We exist to buck the status quo, whether that’s publishing the federally banned FLQ manifesto in 1970 or publishing genitalia on the cover for the sake of queer acceptance in 1992.
We provide watchful eyes on the university administration and the student government, informing students about a president’s allegedly questionable credentials in 1971 or the students’ society boycott against Maclean’s magazine in 2010.
We are a campus voice but also a community voice, and we are one of the few independent newspapers on southern Vancouver Island.

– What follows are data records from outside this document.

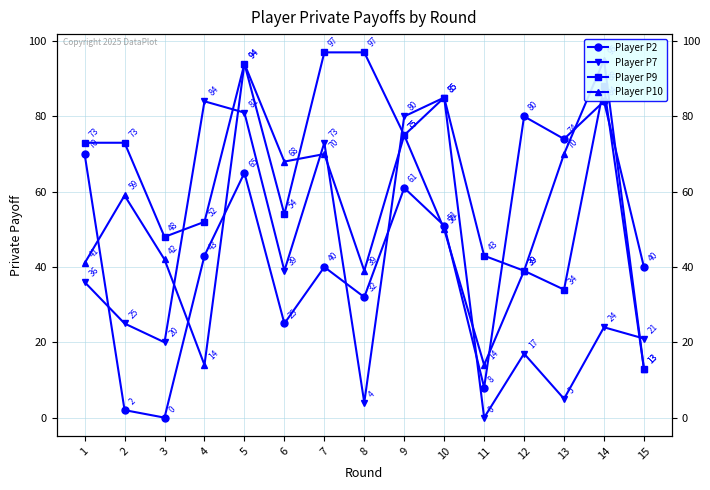

Which series has the largest total across all categories?

Player P9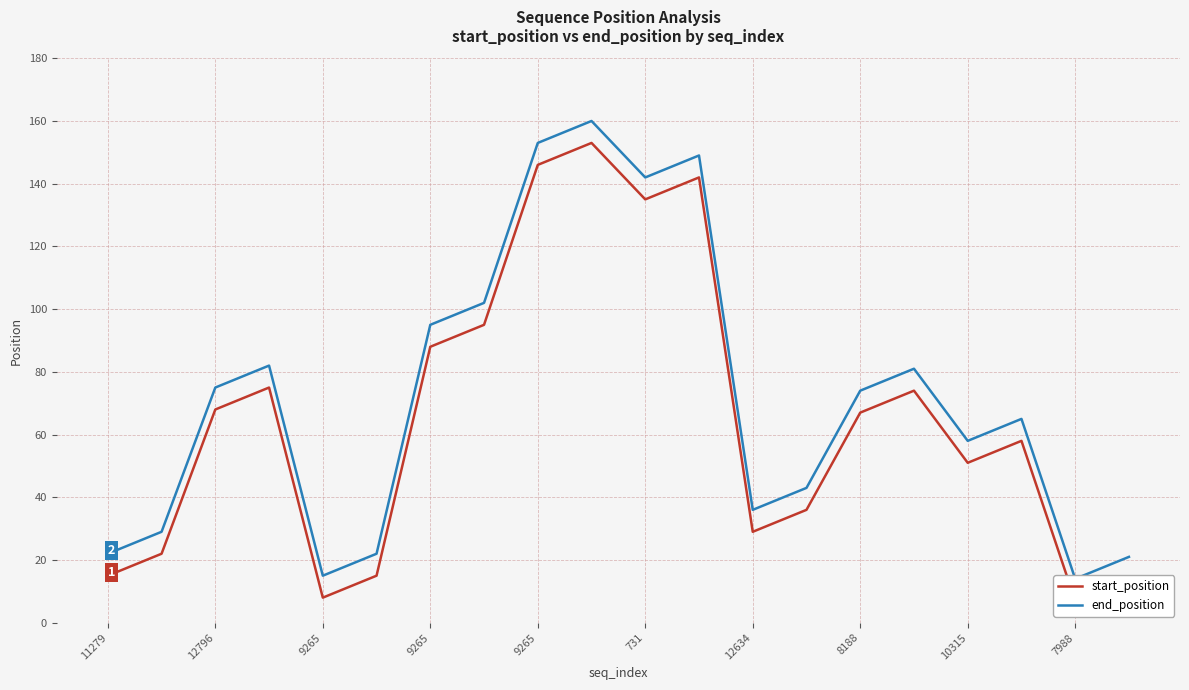

Where is start_position nearest to the value 80?

9265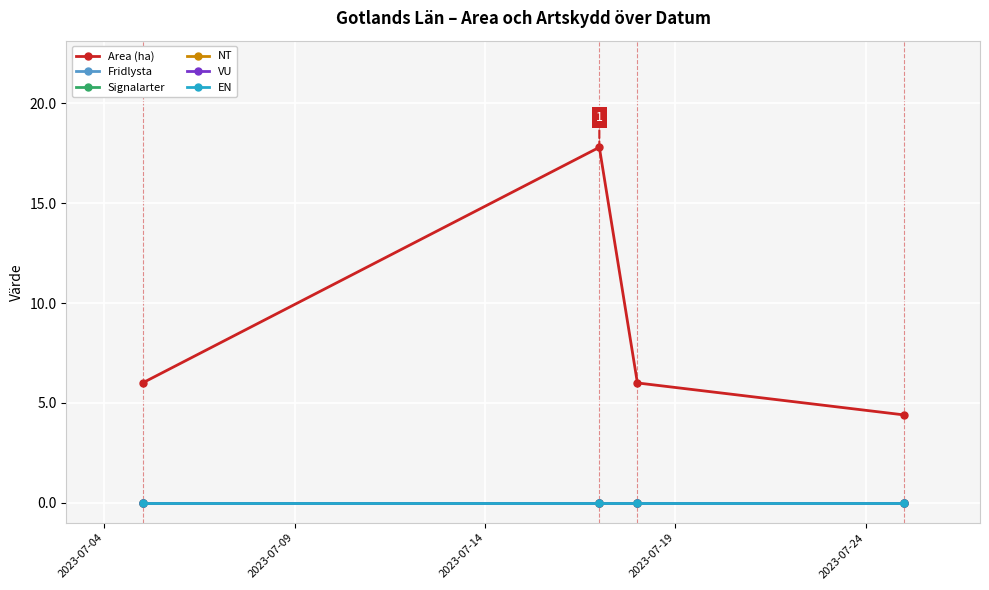

True or false: Signalarter and VU cross at least once.

False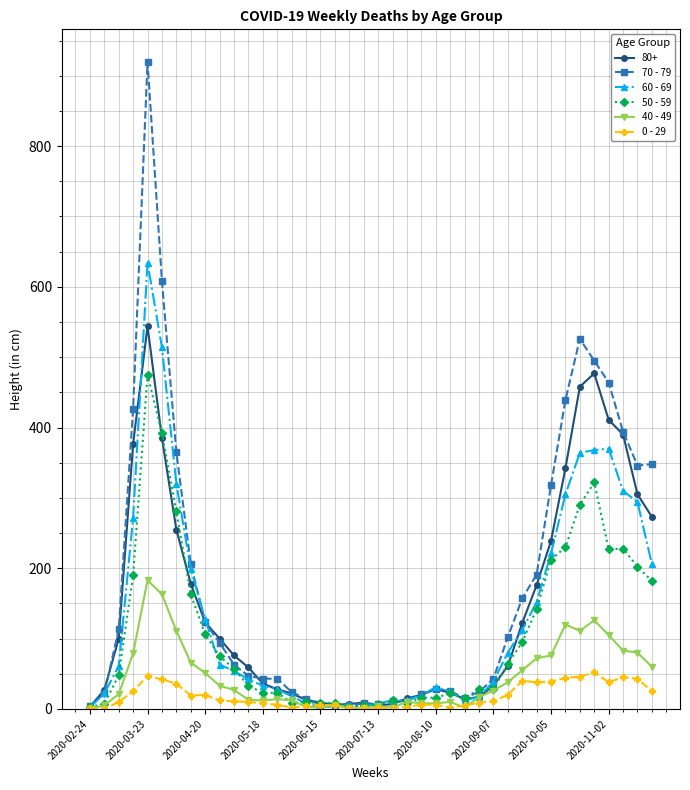

True or false: 80+ has more than 2 points higher than both neighbors.

True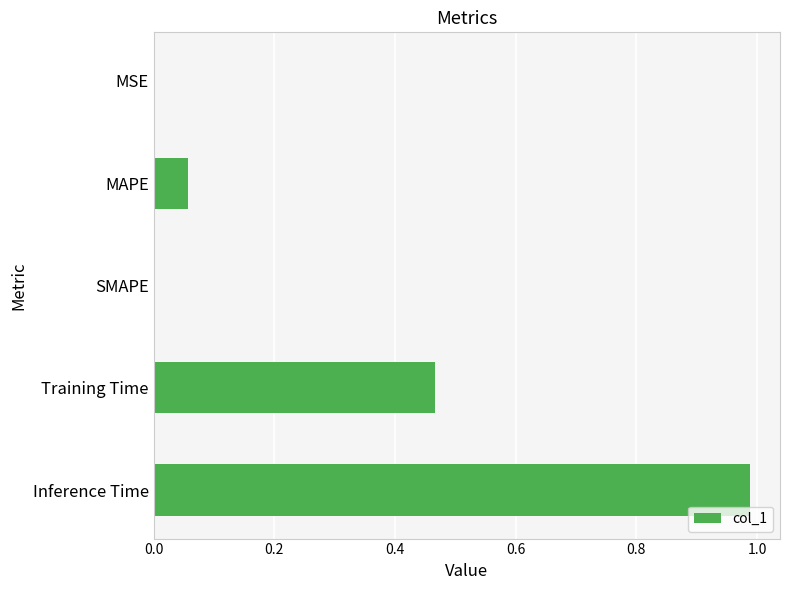

The chart shows a value of -0.6 at SMAPE. True or false?

False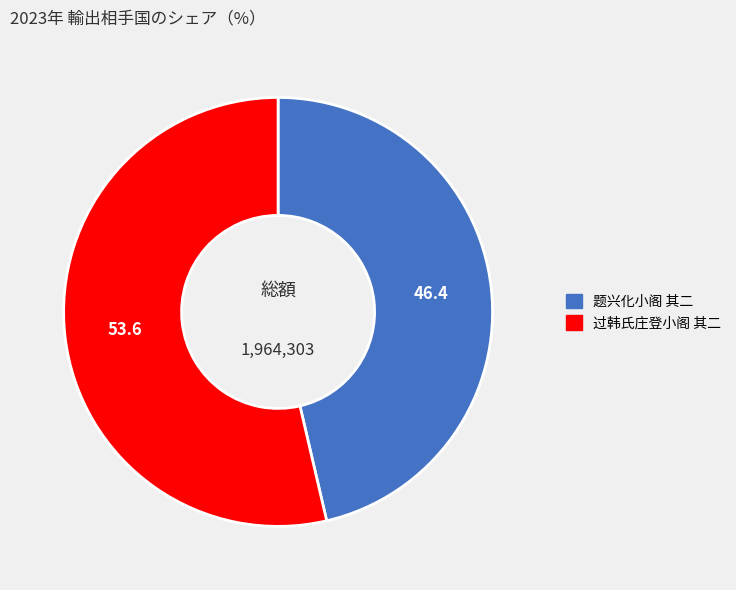

Rank the categories by value from lowest to highest.

题兴化小阁 其二, 过韩氏庄登小阁 其二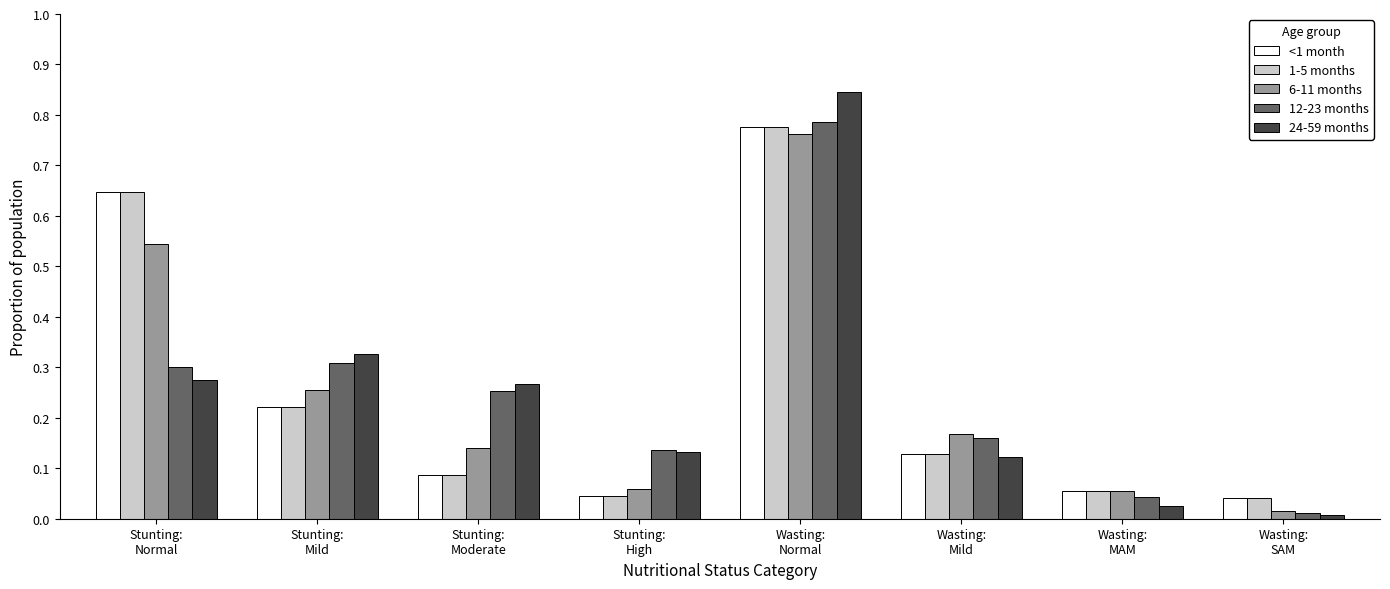

Between Wasting:
MAM and Wasting:
SAM, which series saw the biggest shift?

6-11 months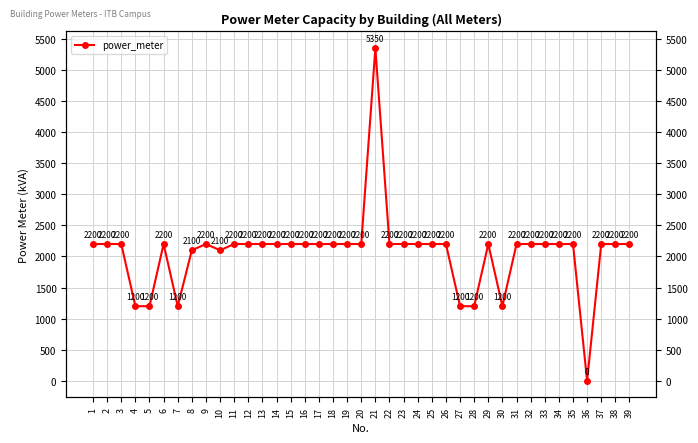

List the labels in order of value, largest first.

21, 1, 2, 3, 6, 9, 11, 12, 13, 14, 15, 16, 17, 18, 19, 20, 22, 23, 24, 25, 26, 29, 31, 32, 33, 34, 35, 37, 38, 39, 8, 10, 4, 5, 7, 27, 28, 30, 36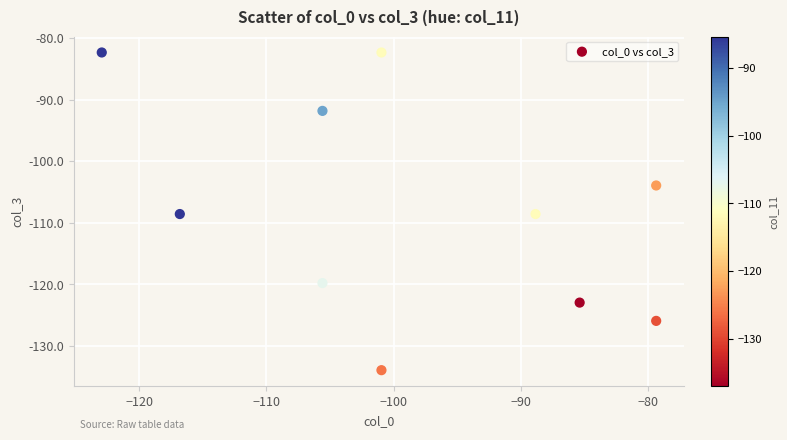

What is the range of Y values (max minus min)?

51.6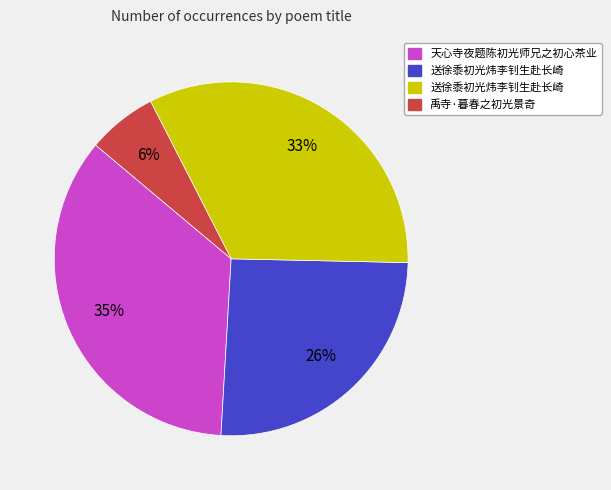

To the nearest percent, what is the difference between the largest and smallest slice percentages?

29%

And we advocate for voices who either experience prejudice from or are excluded from the national media. Without corporate mandates holding us back, we are freer to include Indigenous, LGBTQ2+, and differently abled voices in our newspaper.
We invite everyone to give generously. Whether you have written for the Martlet, been interviewed and quoted (hopefully correctly), or just read a paper, this is your fundraiser for your newspaper. We are independent, student-run, and desperate to make a difference.